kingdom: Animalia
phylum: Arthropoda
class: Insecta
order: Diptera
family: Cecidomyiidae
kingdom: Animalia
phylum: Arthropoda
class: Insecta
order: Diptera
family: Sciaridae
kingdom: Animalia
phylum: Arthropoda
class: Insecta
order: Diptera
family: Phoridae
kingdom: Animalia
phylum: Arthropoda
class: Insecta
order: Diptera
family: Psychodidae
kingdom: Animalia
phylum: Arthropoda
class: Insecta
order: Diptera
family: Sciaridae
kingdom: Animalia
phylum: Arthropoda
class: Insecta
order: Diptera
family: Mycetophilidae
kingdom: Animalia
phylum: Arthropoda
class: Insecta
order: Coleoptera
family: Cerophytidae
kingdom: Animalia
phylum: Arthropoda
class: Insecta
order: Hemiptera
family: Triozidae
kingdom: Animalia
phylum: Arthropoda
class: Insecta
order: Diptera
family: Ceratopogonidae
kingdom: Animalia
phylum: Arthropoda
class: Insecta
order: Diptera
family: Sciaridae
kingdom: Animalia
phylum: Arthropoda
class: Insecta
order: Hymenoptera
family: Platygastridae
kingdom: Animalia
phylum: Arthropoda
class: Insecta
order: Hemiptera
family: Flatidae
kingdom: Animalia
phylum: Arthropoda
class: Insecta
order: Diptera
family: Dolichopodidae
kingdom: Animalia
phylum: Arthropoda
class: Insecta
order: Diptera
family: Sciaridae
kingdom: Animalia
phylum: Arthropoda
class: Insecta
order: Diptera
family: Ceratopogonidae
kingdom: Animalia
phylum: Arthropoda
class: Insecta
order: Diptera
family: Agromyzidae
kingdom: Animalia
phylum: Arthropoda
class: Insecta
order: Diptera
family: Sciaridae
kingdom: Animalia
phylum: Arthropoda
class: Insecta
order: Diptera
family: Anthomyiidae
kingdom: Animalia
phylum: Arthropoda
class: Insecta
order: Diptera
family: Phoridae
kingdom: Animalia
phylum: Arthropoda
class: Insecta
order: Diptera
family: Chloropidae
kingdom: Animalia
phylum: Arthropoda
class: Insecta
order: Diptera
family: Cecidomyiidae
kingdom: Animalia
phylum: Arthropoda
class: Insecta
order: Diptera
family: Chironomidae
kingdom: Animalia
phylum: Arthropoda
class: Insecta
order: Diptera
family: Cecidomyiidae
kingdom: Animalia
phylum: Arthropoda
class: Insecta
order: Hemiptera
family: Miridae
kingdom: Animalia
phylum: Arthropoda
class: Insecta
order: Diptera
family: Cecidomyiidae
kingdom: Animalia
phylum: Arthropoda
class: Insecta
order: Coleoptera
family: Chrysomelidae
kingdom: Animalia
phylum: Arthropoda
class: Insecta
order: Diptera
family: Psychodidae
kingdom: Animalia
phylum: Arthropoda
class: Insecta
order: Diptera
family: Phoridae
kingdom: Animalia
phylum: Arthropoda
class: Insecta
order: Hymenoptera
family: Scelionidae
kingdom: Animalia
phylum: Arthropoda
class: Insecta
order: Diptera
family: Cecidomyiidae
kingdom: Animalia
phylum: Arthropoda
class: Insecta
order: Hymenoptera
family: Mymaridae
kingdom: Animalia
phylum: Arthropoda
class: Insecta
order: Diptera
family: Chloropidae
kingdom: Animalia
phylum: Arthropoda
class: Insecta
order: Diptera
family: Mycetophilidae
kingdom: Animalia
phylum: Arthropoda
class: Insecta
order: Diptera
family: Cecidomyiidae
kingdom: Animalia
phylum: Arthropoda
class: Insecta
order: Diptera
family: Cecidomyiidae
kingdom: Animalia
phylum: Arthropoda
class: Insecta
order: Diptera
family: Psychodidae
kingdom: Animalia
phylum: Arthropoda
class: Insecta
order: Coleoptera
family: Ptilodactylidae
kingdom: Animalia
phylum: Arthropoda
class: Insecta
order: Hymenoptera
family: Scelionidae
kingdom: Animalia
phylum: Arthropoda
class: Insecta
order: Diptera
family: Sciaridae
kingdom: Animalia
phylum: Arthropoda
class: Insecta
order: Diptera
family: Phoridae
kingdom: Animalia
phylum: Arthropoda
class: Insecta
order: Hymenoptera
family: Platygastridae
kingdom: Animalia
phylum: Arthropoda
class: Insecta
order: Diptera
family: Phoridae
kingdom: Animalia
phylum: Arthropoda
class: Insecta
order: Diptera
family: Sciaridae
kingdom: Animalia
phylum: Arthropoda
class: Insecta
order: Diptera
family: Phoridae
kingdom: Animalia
········
Please reproduce the entries above word for word, starting at the very first line and stopping after the line that contains "family: Cerophytidae", including that line.

COMPLETED TASK:
kingdom: Animalia
phylum: Arthropoda
class: Insecta
order: Diptera
family: Cecidomyiidae
kingdom: Animalia
phylum: Arthropoda
class: Insecta
order: Diptera
family: Sciaridae
kingdom: Animalia
phylum: Arthropoda
class: Insecta
order: Diptera
family: Phoridae
kingdom: Animalia
phylum: Arthropoda
class: Insecta
order: Diptera
family: Psychodidae
kingdom: Animalia
phylum: Arthropoda
class: Insecta
order: Diptera
family: Sciaridae
kingdom: Animalia
phylum: Arthropoda
class: Insecta
order: Diptera
family: Mycetophilidae
kingdom: Animalia
phylum: Arthropoda
class: Insecta
order: Coleoptera
family: Cerophytidae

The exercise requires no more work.